Skeletal landmark data:
■ ■ ■ ■ ■ ■ ■
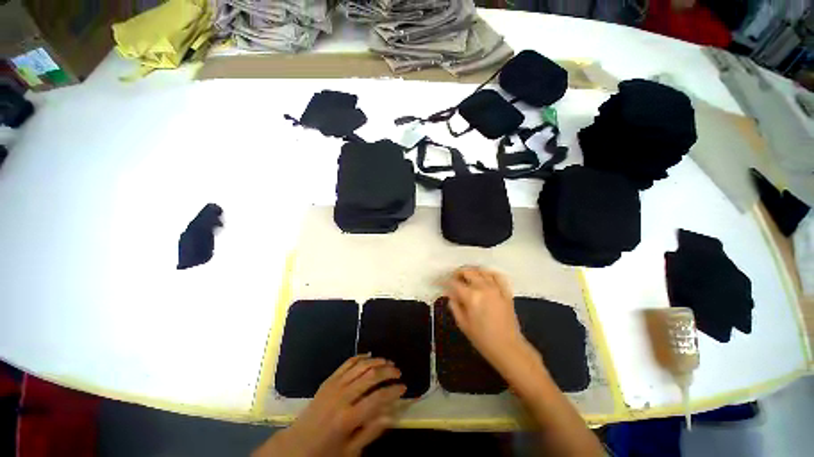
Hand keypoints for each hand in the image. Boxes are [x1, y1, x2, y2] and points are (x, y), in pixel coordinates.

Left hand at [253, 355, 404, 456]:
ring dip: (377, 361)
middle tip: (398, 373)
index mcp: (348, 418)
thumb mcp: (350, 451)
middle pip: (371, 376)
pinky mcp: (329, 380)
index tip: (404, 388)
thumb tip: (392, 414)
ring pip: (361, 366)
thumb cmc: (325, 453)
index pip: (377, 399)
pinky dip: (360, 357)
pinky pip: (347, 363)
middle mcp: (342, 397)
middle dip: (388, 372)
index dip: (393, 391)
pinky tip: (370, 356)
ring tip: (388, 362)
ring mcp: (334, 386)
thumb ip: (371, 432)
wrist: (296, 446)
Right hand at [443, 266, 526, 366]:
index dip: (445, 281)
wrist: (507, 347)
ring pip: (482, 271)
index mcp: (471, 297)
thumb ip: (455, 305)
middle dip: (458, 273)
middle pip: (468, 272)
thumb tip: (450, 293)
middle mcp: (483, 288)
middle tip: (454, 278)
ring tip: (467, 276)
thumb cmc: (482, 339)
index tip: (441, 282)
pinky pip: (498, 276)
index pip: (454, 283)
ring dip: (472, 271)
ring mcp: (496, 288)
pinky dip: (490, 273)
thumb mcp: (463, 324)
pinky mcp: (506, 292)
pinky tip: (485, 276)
■ ■ ■ ■ ■ ■ ■
- [Your task]
Search the data above for the string "thumb" and copy each line that has it.

- [Task result]
thumb mcp: (350, 451)
thumb tip: (392, 414)
thumb cmc: (325, 453)
thumb ip: (371, 432)
thumb ip: (455, 305)
thumb tip: (450, 293)
thumb cmc: (482, 339)
thumb mcp: (463, 324)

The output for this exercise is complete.